Initially, the most important actions were to close the campuses, move to virtual learning and mandate masks in all University facilities. The Hudson College of Public Health worked closely with the operations vice president to implement cleaning protocols in all facilities, work with all air handling units to increase air exchanges with outdoor air and install high-efficiency filters.
In December 2020, the College began deploying vaccination clinics. Dr. Bratzler developed an educational program to train all first- and second-year medical students, PA students and dental students to administer vaccines. Says Interim Dean Bratzler, “Working with our interprofessional faculty from across campus, we had our students (public health, medicine, nursing, pharmacy, allied health and dentistry) coordinate community vaccine clinics that delivered approximately 50,000 doses of COVID-19 vaccine from January through April 2021 to Oklahoma citizens, students, staff and faculty. The student teams also worked with our health center staff on the large undergraduate/graduate Norman campus to deliver more than 3,000 doses of vaccine to students in a single day. With faculty supervision, our interprofessional student teams (the ‘Unity Clinic’) continued to deliver the vaccine for months to come in multiple sites — such as churches and schools.”
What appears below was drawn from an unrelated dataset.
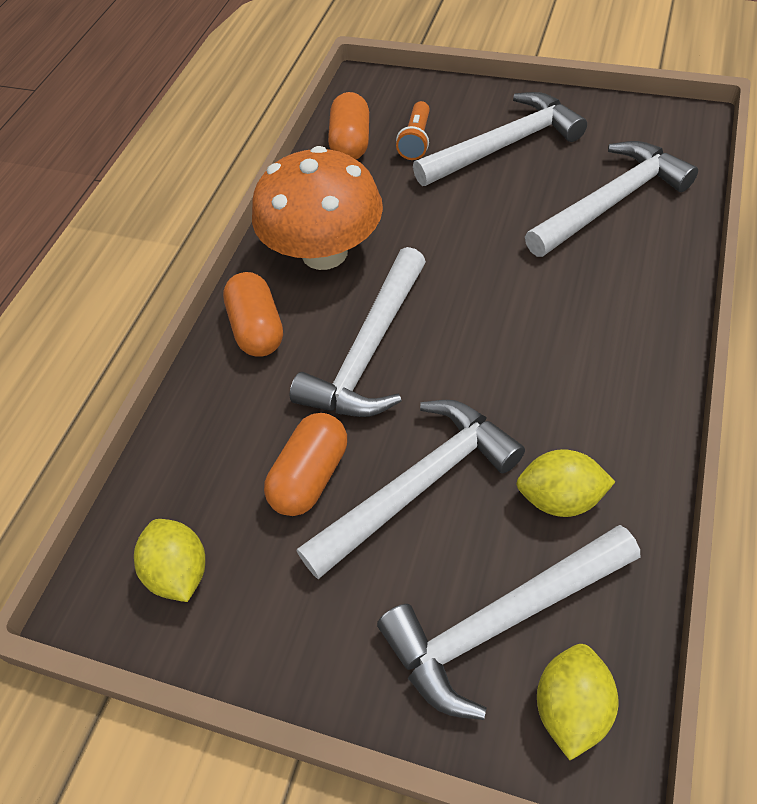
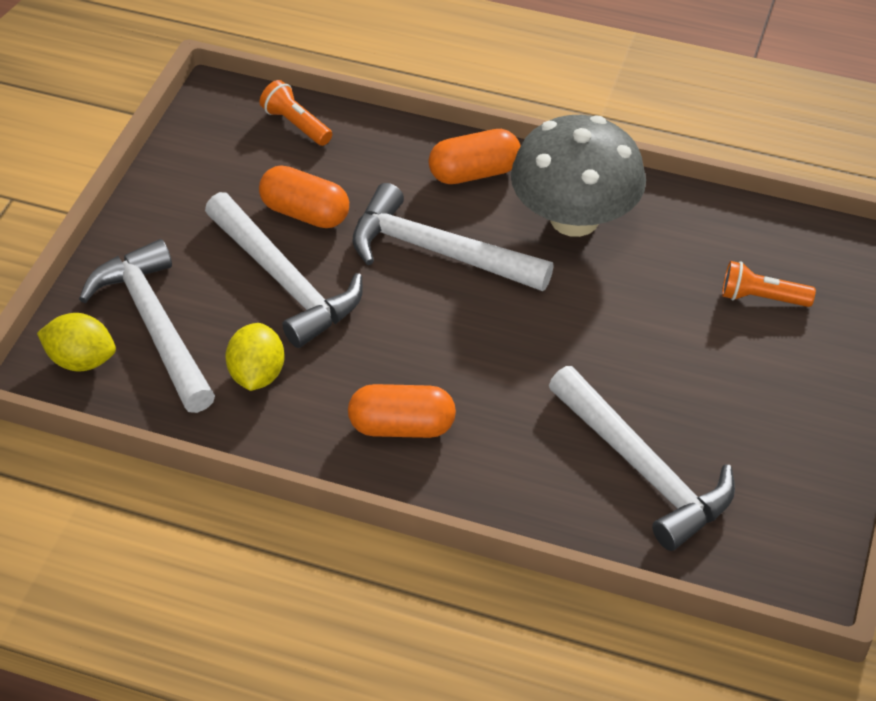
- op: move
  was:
Dr. Bratzler continues, “Not surprisingly, there was considerable pushback about the significance of COVID-19 and lots of vaccine hesitancy to address. For example, decisions to mandate masks in all University facilities or to move to virtual learning were not always popular with students and parents. We had to identify isolation housing on our main campus to accommodate students in residential living settings who tested positive. Early in the pandemic, we struggled with supplies of personal protective equipment. The subsequent legislative action limited our ability to require masks in classrooms.”
He also points to lessons learned: “I think we were surprised by the substantial pushback to the pandemic response. The rapid dissemination of invalid information about the disease and vaccines through social media inhibited some of our responses to the pandemic. As a result, our state performed quite poorly during the pandemic (as was profiled in the Commonwealth report on the pandemic response). On the positive side, we pulled together the resources from across our comprehensive health sciences center campus. We also engaged the teams of students that we had developed as a part of our interprofessional education training on campus. Clearly, there is a tremendous need for more training in public health. A large proportion of the public health workforce in our state has no formal training in public health. Second, public health has systematically been underfunded, which became apparent at the pandemic’s peak. With this in mind, substantial investments must be made in the public health workforce and pandemic preparedness for the future.”